■ ACTION ITEM: Render the listing from the line containing "left wrist: (592, 261, -10)" through the line containing "right hip: (732, 226, -6)", both included, as a Markdown table with the columns Row and Listing line, numbering each line and omitting any blank lines.

■ EXTRACTED DATA:
********

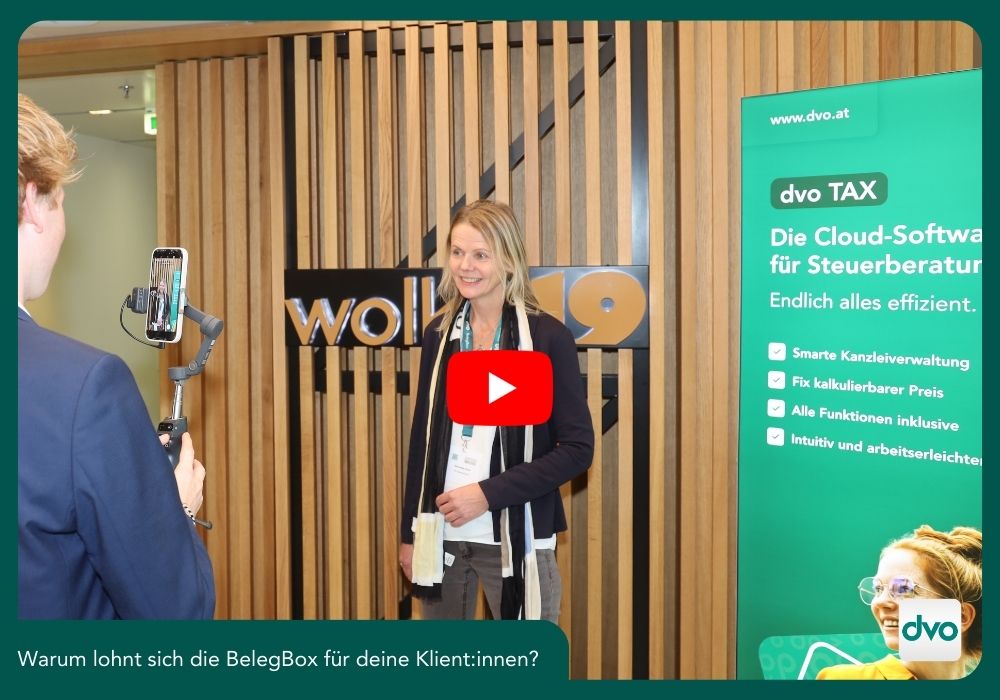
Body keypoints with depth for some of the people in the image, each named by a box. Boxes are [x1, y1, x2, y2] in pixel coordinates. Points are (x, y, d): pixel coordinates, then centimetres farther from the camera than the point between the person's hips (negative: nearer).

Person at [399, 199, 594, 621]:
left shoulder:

********

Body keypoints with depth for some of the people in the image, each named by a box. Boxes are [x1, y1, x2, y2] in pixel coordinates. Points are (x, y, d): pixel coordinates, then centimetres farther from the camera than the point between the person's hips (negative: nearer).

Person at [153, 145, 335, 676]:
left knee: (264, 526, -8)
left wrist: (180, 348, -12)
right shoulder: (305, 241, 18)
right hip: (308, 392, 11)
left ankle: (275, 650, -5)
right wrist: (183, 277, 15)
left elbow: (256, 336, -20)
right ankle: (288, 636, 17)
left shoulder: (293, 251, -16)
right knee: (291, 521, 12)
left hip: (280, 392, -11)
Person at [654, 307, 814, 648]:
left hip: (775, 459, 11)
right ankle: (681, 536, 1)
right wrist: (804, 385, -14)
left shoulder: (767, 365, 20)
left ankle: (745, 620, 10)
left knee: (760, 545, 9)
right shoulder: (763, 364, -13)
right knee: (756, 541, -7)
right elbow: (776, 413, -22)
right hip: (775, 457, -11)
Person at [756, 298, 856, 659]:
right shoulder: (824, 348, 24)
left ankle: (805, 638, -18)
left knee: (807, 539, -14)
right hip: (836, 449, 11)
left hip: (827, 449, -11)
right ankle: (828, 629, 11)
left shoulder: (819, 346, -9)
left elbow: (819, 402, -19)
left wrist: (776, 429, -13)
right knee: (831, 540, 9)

********

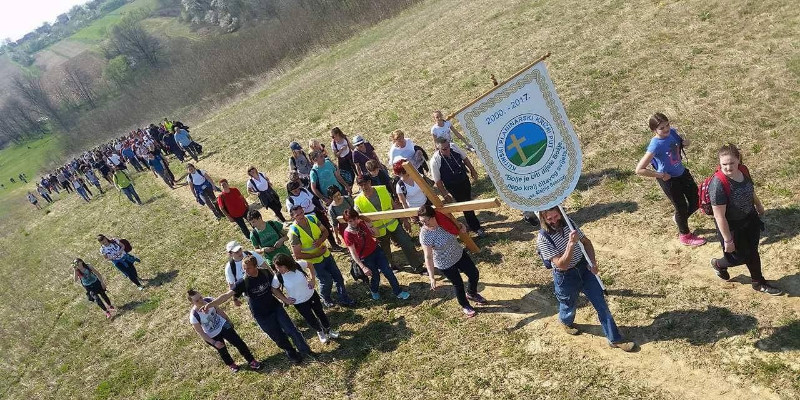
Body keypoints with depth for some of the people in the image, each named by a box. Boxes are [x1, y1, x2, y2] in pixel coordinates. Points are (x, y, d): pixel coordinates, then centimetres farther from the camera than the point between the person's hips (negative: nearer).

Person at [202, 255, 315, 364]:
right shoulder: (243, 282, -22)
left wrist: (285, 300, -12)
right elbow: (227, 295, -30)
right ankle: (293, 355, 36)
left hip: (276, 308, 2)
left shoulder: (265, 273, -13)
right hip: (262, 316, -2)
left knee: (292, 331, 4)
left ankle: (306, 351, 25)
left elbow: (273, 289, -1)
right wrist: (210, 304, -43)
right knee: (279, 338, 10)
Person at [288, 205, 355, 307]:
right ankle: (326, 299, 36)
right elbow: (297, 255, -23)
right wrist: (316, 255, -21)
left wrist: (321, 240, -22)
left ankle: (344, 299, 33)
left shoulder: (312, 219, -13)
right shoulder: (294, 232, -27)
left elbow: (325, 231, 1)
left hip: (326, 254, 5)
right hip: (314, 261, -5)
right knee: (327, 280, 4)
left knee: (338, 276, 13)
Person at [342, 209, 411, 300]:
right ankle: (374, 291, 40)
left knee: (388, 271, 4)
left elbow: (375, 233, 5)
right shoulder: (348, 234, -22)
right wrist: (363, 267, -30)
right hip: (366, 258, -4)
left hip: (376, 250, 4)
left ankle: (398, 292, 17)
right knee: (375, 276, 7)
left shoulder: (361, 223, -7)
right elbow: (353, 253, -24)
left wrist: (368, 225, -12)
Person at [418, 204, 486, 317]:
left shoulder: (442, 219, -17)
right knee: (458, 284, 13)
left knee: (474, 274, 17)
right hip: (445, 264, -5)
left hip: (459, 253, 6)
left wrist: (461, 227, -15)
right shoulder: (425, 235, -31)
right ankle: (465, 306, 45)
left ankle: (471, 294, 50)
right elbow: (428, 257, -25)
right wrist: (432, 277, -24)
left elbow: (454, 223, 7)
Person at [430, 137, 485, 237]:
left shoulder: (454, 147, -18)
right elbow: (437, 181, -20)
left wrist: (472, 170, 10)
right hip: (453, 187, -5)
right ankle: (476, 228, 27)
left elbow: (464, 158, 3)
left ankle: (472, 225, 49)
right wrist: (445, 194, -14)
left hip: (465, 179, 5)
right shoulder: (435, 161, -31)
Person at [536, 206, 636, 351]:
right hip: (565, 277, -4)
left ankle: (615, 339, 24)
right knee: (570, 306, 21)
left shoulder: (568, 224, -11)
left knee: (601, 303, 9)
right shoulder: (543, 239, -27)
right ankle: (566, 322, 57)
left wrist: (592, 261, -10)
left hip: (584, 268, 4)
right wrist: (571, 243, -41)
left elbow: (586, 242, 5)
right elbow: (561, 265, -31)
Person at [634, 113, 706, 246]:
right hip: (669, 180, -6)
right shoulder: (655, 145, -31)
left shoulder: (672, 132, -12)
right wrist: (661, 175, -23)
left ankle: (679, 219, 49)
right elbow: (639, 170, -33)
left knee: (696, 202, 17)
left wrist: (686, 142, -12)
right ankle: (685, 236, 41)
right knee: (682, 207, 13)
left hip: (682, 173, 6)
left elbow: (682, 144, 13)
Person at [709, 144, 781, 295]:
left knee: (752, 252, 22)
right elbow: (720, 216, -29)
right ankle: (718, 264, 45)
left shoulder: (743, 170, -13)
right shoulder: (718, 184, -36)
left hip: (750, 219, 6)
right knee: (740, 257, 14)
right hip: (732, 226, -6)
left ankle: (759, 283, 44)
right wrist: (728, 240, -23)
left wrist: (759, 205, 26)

********

■ ANSWER BELOW:
| Row | Listing line |
|---|---|
| 1 | left wrist: (592, 261, -10) |
| 2 | left hip: (584, 268, 4) |
| 3 | right wrist: (571, 243, -41) |
| 4 | left elbow: (586, 242, 5) |
| 5 | right elbow: (561, 265, -31) |
| 6 | Person at [634, 113, 706, 246]: |
| 7 | right hip: (669, 180, -6) |
| 8 | right shoulder: (655, 145, -31) |
| 9 | left shoulder: (672, 132, -12) |
| 10 | right wrist: (661, 175, -23) |
| 11 | left ankle: (679, 219, 49) |
| 12 | right elbow: (639, 170, -33) |
| 13 | left knee: (696, 202, 17) |
| 14 | left wrist: (686, 142, -12) |
| 15 | right ankle: (685, 236, 41) |
| 16 | right knee: (682, 207, 13) |
| 17 | left hip: (682, 173, 6) |
| 18 | left elbow: (682, 144, 13) |
| 19 | Person at [709, 144, 781, 295]: |
| 20 | left knee: (752, 252, 22) |
| 21 | right elbow: (720, 216, -29) |
| 22 | right ankle: (718, 264, 45) |
| 23 | left shoulder: (743, 170, -13) |
| 24 | right shoulder: (718, 184, -36) |
| 25 | left hip: (750, 219, 6) |
| 26 | right knee: (740, 257, 14) |
| 27 | right hip: (732, 226, -6) |